Relation & vécu

Quand le chien devient un médiateur émotionnel

Quand le chien devient un médiateur émotionnel

Je suis moi-même une personne neurodivergente, et pour cette raison je fais attention à la manière dont j’aborde ce sujet. Je ne cherche pas à convaincre qui que ce soit d’adopter un chien. Vivre avec un animal ne correspond pas aux besoins de toutes les personnes neurodivergentes, et dans certains cas cela peut même ajouter de la fatigue, de la charge mentale ou du stress. Chaque fonctionnement est différent, chaque équilibre aussi.

En revanche, dans mon propre parcours, être accompagnée par mes deux chiens a profondément modifié mon quotidien. Leur présence m’a obligée à ralentir, à organiser mes journées, à sortir même lorsque je n’en avais pas l’élan, à observer davantage, à anticiper. Cette structuration extérieure a eu un effet réel sur ma régulation émotionnelle.

Qu’est-ce que la neurodivergence ?

On parle de neurodivergence pour désigner des fonctionnements neurologiques qui s’écartent de la norme majoritaire. Cela peut concerner par exemple les troubles du spectre de l’autisme, le TDAH, certaines formes d’hypersensibilité, des troubles anxieux ou des particularités sensorielles et attentionnelles. Ces fonctionnements peuvent influencer la manière dont les stimuli sont perçus, la gestion des émotions, la tolérance au stress ou encore la communication avec les autres.

Ce que le chien peut apporter

Le chien communique principalement par le corps, le rythme, la posture, la distance. Sa manière d’interagir est généralement plus constante que celle des humains, moins chargée de sous-entendus sociaux, moins dépendante de codes implicites.
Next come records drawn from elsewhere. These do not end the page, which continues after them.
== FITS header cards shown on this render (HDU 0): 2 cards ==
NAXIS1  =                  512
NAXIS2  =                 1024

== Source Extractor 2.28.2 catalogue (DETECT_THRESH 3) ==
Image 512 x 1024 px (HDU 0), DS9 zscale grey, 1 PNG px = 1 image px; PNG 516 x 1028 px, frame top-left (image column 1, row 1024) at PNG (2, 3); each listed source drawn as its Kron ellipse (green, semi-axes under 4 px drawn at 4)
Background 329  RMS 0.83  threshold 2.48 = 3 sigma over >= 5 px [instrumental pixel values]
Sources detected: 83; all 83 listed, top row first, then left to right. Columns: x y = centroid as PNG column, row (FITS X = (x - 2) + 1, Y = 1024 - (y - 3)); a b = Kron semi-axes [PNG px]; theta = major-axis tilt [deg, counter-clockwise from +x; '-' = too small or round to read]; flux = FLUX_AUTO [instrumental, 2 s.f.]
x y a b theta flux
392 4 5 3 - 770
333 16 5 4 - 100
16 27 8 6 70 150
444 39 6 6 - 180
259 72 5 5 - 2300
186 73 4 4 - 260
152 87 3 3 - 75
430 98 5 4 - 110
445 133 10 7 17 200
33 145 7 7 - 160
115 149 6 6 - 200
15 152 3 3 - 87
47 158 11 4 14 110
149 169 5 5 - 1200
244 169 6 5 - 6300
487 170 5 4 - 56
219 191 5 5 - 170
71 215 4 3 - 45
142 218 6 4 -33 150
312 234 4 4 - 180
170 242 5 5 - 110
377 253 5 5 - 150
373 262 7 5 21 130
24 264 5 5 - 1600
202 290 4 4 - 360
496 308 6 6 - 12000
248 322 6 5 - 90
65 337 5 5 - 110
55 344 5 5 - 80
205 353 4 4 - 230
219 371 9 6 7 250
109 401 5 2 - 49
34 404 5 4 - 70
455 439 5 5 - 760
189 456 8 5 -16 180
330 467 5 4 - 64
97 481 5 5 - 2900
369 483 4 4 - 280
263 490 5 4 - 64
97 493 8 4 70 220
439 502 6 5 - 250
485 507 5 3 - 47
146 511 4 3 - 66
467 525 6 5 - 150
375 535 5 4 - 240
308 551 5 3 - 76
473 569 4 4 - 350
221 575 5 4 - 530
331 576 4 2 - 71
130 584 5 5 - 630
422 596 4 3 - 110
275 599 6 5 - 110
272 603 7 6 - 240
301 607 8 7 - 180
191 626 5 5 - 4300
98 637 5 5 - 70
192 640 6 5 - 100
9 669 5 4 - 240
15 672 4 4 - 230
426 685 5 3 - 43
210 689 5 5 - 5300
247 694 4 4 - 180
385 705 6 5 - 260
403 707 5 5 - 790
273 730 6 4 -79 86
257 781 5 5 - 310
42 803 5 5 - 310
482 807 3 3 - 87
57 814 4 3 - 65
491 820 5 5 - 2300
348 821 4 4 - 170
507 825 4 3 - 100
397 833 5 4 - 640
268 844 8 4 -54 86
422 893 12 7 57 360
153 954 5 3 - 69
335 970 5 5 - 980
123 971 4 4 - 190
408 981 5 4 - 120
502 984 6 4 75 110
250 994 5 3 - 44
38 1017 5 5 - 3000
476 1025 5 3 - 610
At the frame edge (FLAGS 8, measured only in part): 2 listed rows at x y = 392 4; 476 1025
Pour certaines personnes neurodivergentes, cette prévisibilité peut être rassurante.

Plusieurs études ont montré que l’interaction avec un chien peut entraîner une diminution du cortisol, une augmentation de l’ocytocine, une baisse de la fréquence cardiaque et une réduction de l’anxiété, effets observés dans différents travaux publiés notamment dans Frontiers in Psychology.

Des recherches menées auprès d’enfants présentant un trouble du spectre de l’autisme ont montré que la présence d’un animal pouvait favoriser certaines interactions sociales et diminuer l’anxiété dans certaines situations, résultats rapportés notamment dans le Journal of Autism and Developmental Disorders.
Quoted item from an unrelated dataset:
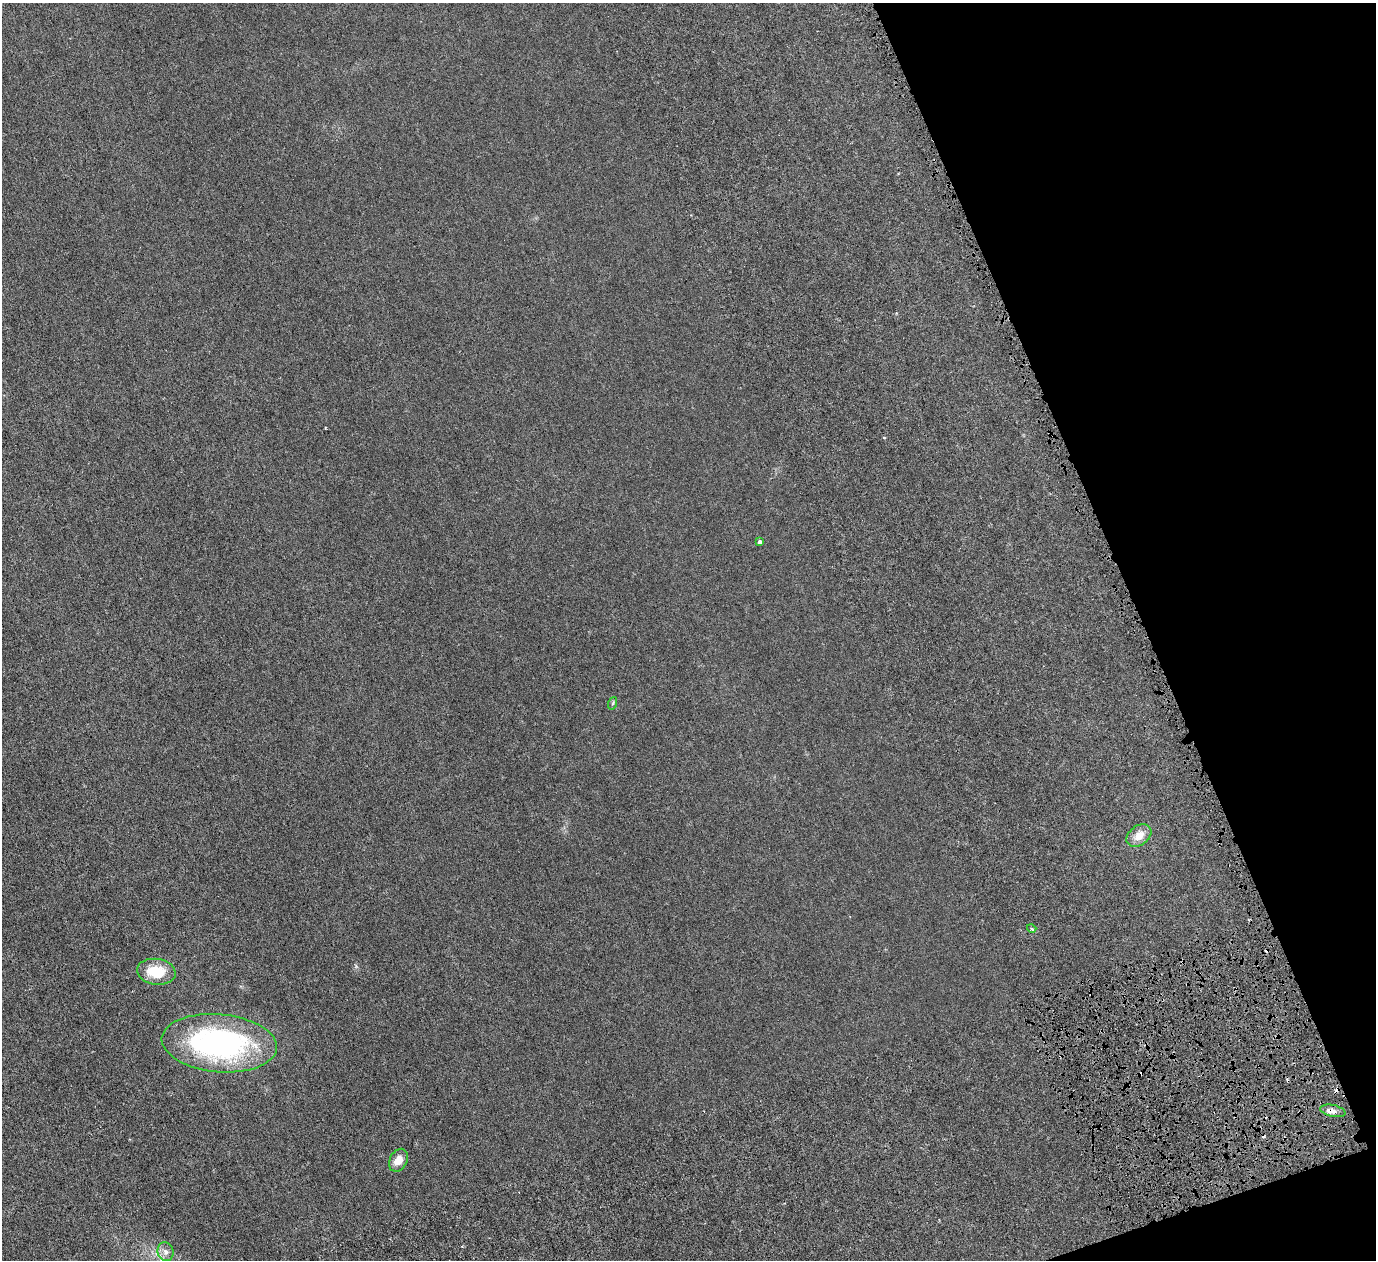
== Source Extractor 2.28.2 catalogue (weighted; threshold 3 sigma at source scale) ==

La structuration du quotidien

Le chien peut également jouer un rôle dans la structuration du quotidien. Vivre avec lui impose un rythme : sortir, nourrir, observer, anticiper, organiser. Pour certaines personnes, cette contrainte peut être difficile. Pour d’autres, elle peut au contraire être aidante. Chez certaines personnes présentant des difficultés attentionnelles, la présence d’un animal a été associée à une amélioration de l’engagement dans certaines tâches, comme le suggèrent plusieurs travaux publiés dans le Human-Animal Interaction Bulletin.

Les limites importantes

Il est important de rappeler que le chien n’est pas une solution universelle. Dans certains cas, il peut représenter une charge supplémentaire, une source de fatigue ou de stress. Tout dépend du tempérament du chien, du fonctionnement de la personne, du contexte de vie et des attentes placées dans la relation. Un chien stressé, débordé ou mal compris ne peut pas être un bon médiateur. Le bien-être de l’animal doit toujours rester une priorité.

Lorsque les conditions sont réunies, la relation peut devenir un point d’appui. Pas parce que le chien est parfait, mais parce que sa manière d’être au monde est différente, parfois plus simple, parfois plus lisible, et que cette différence peut offrir un espace de sécurité.